━━━ DATA EXTRACT
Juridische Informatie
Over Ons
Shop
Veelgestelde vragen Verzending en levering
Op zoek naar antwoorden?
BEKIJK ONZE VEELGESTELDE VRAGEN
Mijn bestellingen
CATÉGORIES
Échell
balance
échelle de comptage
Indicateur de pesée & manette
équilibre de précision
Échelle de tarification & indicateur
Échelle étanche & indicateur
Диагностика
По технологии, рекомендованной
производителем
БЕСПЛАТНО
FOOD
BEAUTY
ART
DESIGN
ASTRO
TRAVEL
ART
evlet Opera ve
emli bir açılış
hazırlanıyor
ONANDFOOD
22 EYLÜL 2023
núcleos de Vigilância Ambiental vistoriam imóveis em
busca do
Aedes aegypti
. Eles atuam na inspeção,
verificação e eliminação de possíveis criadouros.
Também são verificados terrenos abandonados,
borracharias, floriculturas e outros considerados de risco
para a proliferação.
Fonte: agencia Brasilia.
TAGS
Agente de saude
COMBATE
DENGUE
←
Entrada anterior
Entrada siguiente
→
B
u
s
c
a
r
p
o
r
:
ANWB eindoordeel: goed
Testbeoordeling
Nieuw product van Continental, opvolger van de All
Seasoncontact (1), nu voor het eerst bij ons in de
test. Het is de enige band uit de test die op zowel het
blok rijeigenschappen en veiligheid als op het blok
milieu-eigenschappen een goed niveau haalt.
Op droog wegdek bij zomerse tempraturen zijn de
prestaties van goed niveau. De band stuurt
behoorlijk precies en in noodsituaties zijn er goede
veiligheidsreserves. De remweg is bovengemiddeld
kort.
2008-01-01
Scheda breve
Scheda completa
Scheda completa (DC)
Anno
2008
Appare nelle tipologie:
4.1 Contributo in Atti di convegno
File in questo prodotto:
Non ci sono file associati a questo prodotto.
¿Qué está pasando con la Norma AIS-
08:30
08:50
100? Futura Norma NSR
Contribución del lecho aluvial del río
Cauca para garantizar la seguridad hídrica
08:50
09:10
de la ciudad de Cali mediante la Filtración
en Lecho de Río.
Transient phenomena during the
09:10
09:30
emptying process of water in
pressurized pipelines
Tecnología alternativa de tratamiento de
━━━━━━
- BRIEF
Could you give everything from the start of the records down to the line containing "emptying process of water in" again, swapping "Entrada anterior" for "Entrada previa" and keeping all else unchanged?

- ANSWER FOR THE TASK
Juridische Informatie
Over Ons
Shop
Veelgestelde vragen Verzending en levering
Op zoek naar antwoorden?
BEKIJK ONZE VEELGESTELDE VRAGEN
Mijn bestellingen
CATÉGORIES
Échell
balance
échelle de comptage
Indicateur de pesée & manette
équilibre de précision
Échelle de tarification & indicateur
Échelle étanche & indicateur
Диагностика
По технологии, рекомендованной
производителем
БЕСПЛАТНО
FOOD
BEAUTY
ART
DESIGN
ASTRO
TRAVEL
ART
evlet Opera ve
emli bir açılış
hazırlanıyor
ONANDFOOD
22 EYLÜL 2023
núcleos de Vigilância Ambiental vistoriam imóveis em
busca do
Aedes aegypti
. Eles atuam na inspeção,
verificação e eliminação de possíveis criadouros.
Também são verificados terrenos abandonados,
borracharias, floriculturas e outros considerados de risco
para a proliferação.
Fonte: agencia Brasilia.
TAGS
Agente de saude
COMBATE
DENGUE
←
Entrada previa
Entrada siguiente
→
B
u
s
c
a
r
p
o
r
:
ANWB eindoordeel: goed
Testbeoordeling
Nieuw product van Continental, opvolger van de All
Seasoncontact (1), nu voor het eerst bij ons in de
test. Het is de enige band uit de test die op zowel het
blok rijeigenschappen en veiligheid als op het blok
milieu-eigenschappen een goed niveau haalt.
Op droog wegdek bij zomerse tempraturen zijn de
prestaties van goed niveau. De band stuurt
behoorlijk precies en in noodsituaties zijn er goede
veiligheidsreserves. De remweg is bovengemiddeld
kort.
2008-01-01
Scheda breve
Scheda completa
Scheda completa (DC)
Anno
2008
Appare nelle tipologie:
4.1 Contributo in Atti di convegno
File in questo prodotto:
Non ci sono file associati a questo prodotto.
¿Qué está pasando con la Norma AIS-
08:30
08:50
100? Futura Norma NSR
Contribución del lecho aluvial del río
Cauca para garantizar la seguridad hídrica
08:50
09:10
de la ciudad de Cali mediante la Filtración
en Lecho de Río.
Transient phenomena during the
09:10
09:30
emptying process of water in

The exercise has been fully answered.